Yesterday, Morgan and I returned from our trip to Haiti. Our home base was out of Mission of Hope, a great NGO that is doing important work there. I highly recommend checking them out if you are considering a trip to Haiti. It will take me some time to organize all my thoughts and feelings about the trip, it was very powerful. People ask if it was fun, awesome, great, etc; and it was certainly all of those things, but not in the way I normally think about those adjectives. It was also heart-breaking, sad, hopeful, disgusting, believable, supernatural, challenging, and evil.
Spiritually, it’s an entirely different world. Part of my thoughts going in is how we would be viewed as Christians in a poverty-stricken country. How would I feel if a bunch of people in nice clothes (because even our “don’t care if I ruin these” clothes are nicer than theirs) got off a bus and started trying to tell me that I needed this “Jesus” and things would be better? I don’t know, it’s always struck me as a paradox. Mission of Hope is a spartan place to stay by my normal standards, but we have plenty of food, water, a bed, and working sanitation. Just those essentials are upper class in Haiti!
What I found is that many of the Haitians I spoke with are happy to see us, appreciate the help and economic stimulus that Americans provide. The children loved us, and we really enjoyed being with them. We played with children every chance we got, soccer, basketball, slaps, singing, and dancing. Adults in Haiti are usually too busy trying to survive day-to-day to play much. So the kids like to be carried (pote) and played with.
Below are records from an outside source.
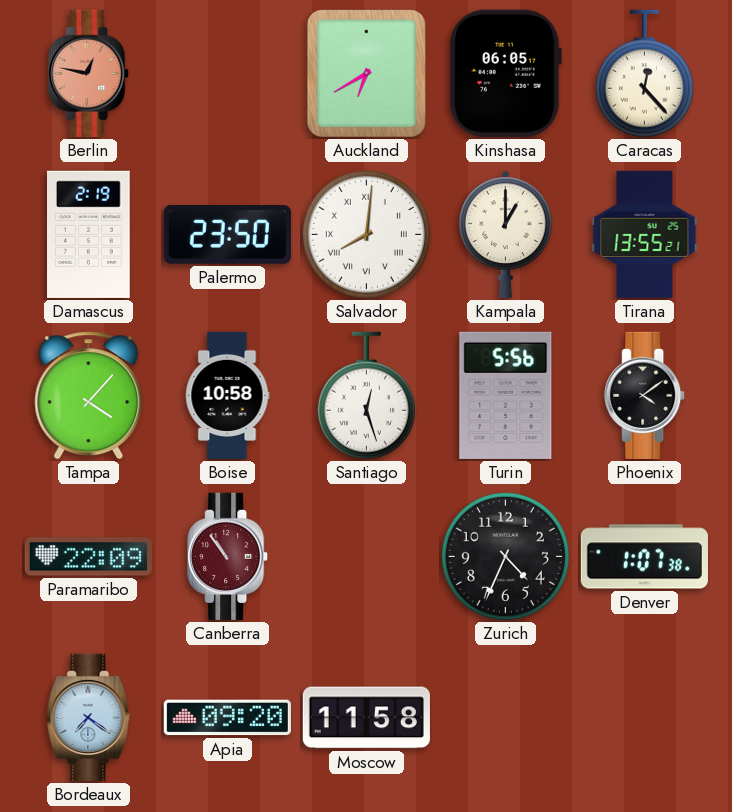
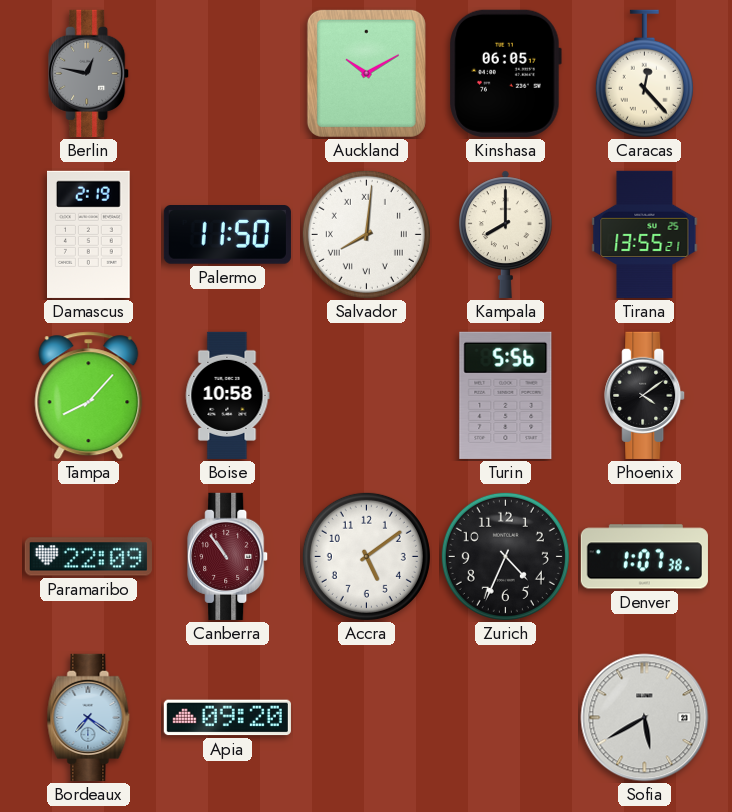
Berlin dial: salmon -> grey
Auckland: 6:40 -> 10:10
Palermo: 23:50 -> 11:50
Kampala: 1:00 -> 8:00
Tampa: 4:07 -> 8:07
Santiago: 12:27 -> none
Accra: none -> 5:09
Moscow: 11:58 -> none
Sofia: none -> 5:40
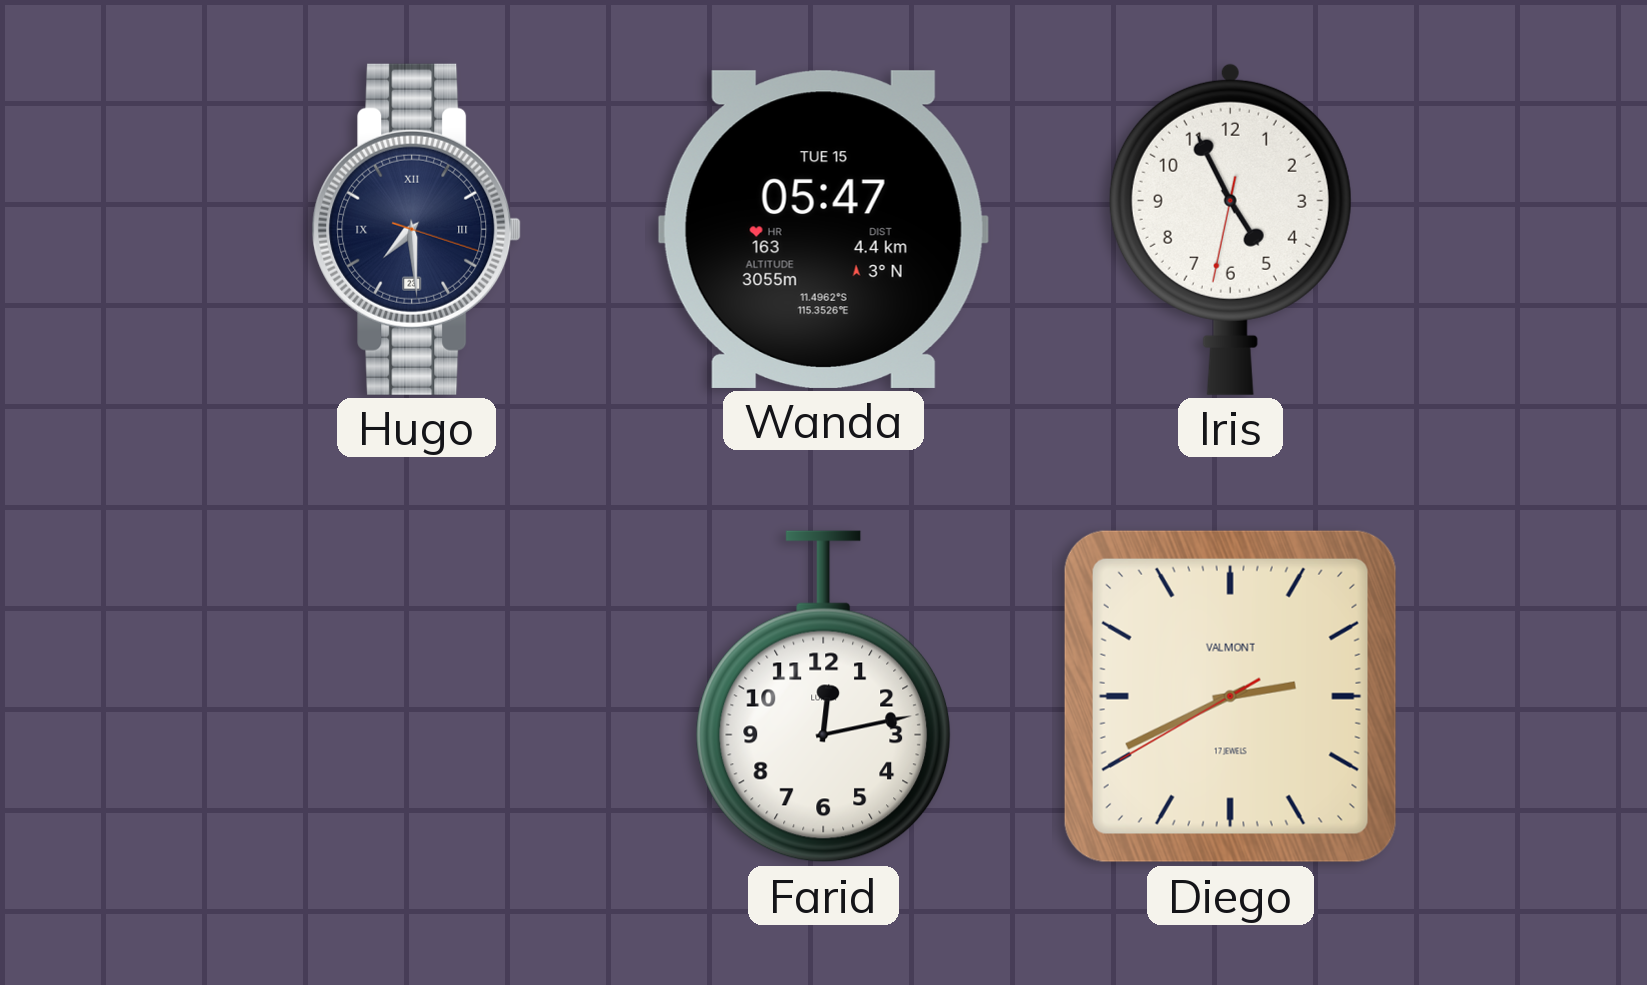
I was also struck by the full reliance on God (Bondye) that the believers have. They are desperate for him, and Church is an experience which is tough to find in America. When you have very little, you are more open to Bondye, there is nothing else crowding him out. The hope of eternal life in Heaven is a sweetness they long for, and the love of Bondye is daily revealed. Israel, one of our translators, told me, “Without God, I am nothing, I can do nothing without him.” He said it with an earnestness and conviction that is difficult for me to replicate, because I try and do so much without God, building up my little castles and feelings of worth. Bondye put me in many situations where I was challenged and uncomfortable, and showed me more his face during those times.
I will definitely be posting more in the days ahead, along with some of the pictures from the trip. God Bless!